La scène metal prog française est d’une vitalité remarquable. 2019 a été un excellent cru pour les groupes français évoluant dans le genre, et 2020 commence tout aussi bien avec le deuxième album de Mobius, "Kala".
Né sur l’île de La Réunion en 2012, Mobius pose rapidement ses valises à Lyon, intègre de nouveaux membres et sort son premier album en 2016, "The Line". Un premier essai réussi montrant un groupe au fort potentiel sachant marier les styles, entre metal progressif, metal symphonique et musiques du monde. Trois ans plus tard, le metal symphonique a pratiquement disparu de la musique de Mobius. Mais sa personnalité, elle, s’est particulièrement affirmée. A tel point que "Kala" est sans aucun doute l’album le plus original et le plus intéressant de ce début d’année.
Pourtant, le défi de conjuguer metal moderne aux inspirations djent et sonorités indiennes et asiatiques n’est pas des plus faciles à relever. Mais Mobius s’en sort haut la main. D’abord grâce à des compositions progressives et inventives construites autour d’un sens rythmique redoutable, faisant la part belle aux riffs syncopés des guitares et à un travail énorme de la basse (‘Abhinivesha’). Ensuite grâce à des textes ésotériques en anglais et en sanskrit qui ajoutent une spiritualité occulte au mysticisme de la musique de Mobius. Cette propension à l’ésotérisme est sublimée par la voix délicate d’Heli Andrea qui allie légèreté et puissance et n’hésite pas à moduler ses inflexions jusqu’à devenir parfois incantatoire, rappelant par certains aspects les travaux de Magma avec lequel Mobius possède de nombreux points communs (‘Sharira’, ‘M’).

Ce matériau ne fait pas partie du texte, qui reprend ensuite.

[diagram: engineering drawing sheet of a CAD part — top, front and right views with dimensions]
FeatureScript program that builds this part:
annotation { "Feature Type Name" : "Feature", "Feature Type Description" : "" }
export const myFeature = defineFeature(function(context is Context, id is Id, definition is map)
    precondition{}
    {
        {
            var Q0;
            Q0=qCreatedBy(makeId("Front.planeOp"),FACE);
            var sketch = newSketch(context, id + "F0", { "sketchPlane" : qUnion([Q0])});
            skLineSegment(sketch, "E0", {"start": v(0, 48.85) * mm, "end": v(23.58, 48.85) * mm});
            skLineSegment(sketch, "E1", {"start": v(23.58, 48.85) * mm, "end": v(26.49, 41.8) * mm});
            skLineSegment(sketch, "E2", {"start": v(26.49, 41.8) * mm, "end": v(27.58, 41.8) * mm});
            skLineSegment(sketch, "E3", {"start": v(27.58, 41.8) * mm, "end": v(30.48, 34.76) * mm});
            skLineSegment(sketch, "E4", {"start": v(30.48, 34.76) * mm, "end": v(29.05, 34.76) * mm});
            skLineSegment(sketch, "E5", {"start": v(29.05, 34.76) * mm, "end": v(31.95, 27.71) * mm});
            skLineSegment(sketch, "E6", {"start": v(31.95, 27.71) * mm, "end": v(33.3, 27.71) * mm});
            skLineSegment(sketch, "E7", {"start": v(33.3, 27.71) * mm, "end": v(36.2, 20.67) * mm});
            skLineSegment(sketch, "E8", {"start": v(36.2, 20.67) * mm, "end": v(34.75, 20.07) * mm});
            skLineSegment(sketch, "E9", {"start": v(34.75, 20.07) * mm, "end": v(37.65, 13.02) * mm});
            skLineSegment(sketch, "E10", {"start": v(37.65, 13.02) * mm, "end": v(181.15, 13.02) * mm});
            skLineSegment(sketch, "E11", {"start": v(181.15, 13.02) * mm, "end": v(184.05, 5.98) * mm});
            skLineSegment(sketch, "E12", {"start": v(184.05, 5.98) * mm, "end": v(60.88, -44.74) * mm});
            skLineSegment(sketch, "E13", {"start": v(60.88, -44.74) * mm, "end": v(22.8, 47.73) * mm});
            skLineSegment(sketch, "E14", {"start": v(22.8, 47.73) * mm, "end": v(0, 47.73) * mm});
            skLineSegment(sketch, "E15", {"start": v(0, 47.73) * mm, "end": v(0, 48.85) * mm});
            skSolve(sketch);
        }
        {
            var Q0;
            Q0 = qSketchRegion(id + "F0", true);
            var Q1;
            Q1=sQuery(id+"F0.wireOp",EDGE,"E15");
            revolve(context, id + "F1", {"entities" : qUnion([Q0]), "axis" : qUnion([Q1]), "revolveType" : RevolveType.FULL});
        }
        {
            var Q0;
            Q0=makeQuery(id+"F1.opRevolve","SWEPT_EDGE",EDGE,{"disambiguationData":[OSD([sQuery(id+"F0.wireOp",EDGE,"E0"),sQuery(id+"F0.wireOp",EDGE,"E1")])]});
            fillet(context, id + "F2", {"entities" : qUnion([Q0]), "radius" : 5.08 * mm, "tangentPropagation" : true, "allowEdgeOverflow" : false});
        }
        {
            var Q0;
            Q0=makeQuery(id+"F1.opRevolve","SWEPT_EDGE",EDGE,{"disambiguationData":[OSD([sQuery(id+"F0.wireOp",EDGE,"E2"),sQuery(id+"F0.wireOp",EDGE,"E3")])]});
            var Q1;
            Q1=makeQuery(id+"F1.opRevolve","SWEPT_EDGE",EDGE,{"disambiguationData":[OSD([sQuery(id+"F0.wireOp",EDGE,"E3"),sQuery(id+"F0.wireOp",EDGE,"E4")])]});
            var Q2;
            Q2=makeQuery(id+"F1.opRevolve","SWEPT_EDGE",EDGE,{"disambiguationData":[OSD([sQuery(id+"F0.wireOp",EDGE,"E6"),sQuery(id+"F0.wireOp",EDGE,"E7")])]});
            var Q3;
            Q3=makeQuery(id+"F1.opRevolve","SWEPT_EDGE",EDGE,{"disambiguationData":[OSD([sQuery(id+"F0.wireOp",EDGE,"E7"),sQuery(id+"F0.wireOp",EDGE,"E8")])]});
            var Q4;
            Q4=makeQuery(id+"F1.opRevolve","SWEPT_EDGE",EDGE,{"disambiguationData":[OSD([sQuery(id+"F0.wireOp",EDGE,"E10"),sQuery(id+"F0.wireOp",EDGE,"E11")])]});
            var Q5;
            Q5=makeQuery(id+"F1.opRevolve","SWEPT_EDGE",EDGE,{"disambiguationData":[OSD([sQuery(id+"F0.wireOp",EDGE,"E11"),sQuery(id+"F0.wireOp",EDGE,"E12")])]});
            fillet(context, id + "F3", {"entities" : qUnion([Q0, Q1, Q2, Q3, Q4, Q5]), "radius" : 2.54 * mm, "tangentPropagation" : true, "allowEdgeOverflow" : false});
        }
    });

L’album est ponctué par de courts instrumentaux intrigants baptisés ‘A’, ‘U’ et ‘M’ qui, outre la référence au célèbre "Om" ou "Aum" hindouiste définissant le son originel, permettent la respiration nécessaire pour appréhender la richesse des titres principaux. Et de ce point de vue, "Kala" ne souffre d’aucune faiblesse et mélange avec subtilité des influences musicales ancestrales à un metal progressif très moderne (‘Akasha’). Malgré une musique très technique, Mobius nous entraine sans effort dans son univers singulier, alternant rythmiques djent (‘Mukti’) et cadences tribales (‘Abhinivesha’, ‘U’), riffs énormes et claviers aériens (‘Akasha’, 'Bhati'), solos de guitare jazzy et basse slappée (Abhinivesha’), tout en parsemant chaque titre des sonorités indiennes et orientales qui font toute l’originalité et la richesse de son discours musical.
Construit comme une lente progression de l’ombre vers la lumière, l’album illustre le cycle de la vie, débutant par le sombre ‘Abhinivesha’ traitant de la mort et de la disparition et se terminant par le miracle de la naissance (le magnifique ‘Bhati’) et une offrande instrumentale au Dieu hindou du feu et de la lumière (‘Agni’). Si la thématique peut paraître obscure au premier abord, elle correspond en tout point à la richesse de la musique de Mobius. Et toute la force et l’originalité de "Kala" réside dans la cohérence et la sincérité de son propos musical.
A n’en pas douter, Mobius vient d’entrer dans la cour des grands de la scène metal prog hexagonale et mérite largement de franchir nos frontières. Ce n’est qu’une histoire de temps. Et le temps se dit "Kala" en sanskrit.